### HOW TO COMPLETE THIS TASK
Please copy, exactly as they appear below, the lines from the one containing "When you use" through the one containing "Some older emoji".

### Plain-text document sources
[Start of section]
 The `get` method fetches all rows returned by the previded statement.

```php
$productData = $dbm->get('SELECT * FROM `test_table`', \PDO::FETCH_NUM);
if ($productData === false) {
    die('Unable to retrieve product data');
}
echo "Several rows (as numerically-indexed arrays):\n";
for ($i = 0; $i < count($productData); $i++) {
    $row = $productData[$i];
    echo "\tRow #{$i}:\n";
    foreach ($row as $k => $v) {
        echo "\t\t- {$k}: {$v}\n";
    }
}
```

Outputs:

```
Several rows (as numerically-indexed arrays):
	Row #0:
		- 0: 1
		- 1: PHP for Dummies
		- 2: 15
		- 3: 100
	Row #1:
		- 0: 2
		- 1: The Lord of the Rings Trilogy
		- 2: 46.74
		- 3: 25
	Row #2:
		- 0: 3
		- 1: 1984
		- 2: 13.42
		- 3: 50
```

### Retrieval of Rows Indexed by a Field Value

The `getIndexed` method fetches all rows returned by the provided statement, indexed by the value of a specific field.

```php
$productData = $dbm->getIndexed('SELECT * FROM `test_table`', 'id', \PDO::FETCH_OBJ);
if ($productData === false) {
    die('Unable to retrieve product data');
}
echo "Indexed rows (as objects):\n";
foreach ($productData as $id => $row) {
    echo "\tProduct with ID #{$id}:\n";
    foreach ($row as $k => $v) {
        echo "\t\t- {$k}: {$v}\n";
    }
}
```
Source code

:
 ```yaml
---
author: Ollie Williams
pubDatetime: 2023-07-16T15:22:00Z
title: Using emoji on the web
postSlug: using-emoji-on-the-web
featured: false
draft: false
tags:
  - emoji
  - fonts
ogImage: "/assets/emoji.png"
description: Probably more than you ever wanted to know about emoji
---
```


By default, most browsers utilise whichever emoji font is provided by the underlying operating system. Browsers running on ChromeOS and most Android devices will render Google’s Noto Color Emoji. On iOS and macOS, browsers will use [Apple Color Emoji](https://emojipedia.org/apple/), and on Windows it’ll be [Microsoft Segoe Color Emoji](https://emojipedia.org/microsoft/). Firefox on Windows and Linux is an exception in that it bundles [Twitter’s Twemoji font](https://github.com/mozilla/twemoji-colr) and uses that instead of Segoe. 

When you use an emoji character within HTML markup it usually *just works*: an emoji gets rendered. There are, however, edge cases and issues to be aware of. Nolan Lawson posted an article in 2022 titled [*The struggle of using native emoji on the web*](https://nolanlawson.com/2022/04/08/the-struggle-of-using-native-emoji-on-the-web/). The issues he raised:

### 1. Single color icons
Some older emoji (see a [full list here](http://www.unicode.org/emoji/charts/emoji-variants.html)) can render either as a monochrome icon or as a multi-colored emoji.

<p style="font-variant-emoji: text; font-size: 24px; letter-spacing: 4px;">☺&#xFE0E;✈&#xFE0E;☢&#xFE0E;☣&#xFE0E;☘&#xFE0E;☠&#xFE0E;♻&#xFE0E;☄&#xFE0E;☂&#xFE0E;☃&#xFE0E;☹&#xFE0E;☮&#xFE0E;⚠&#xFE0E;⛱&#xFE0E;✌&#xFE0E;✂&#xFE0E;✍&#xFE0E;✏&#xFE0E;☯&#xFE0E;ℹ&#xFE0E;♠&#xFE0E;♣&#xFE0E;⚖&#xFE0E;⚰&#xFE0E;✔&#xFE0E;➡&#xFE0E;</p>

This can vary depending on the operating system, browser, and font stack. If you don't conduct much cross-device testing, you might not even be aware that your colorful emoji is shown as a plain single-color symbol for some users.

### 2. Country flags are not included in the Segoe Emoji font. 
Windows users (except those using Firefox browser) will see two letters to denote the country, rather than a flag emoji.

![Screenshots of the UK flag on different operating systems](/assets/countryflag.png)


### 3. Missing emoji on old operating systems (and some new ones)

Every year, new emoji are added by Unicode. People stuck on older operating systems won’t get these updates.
[End of section]
### RESPONSE TO THIS TASK
When you use an emoji character within HTML markup it usually *just works*: an emoji gets rendered. There are, however, edge cases and issues to be aware of. Nolan Lawson posted an article in 2022 titled [*The struggle of using native emoji on the web*](https://nolanlawson.com/2022/04/08/the-struggle-of-using-native-emoji-on-the-web/). The issues he raised:

### 1. Single color icons
Some older emoji (see a [full list here](http://www.unicode.org/emoji/charts/emoji-variants.html)) can render either as a monochrome icon or as a multi-colored emoji.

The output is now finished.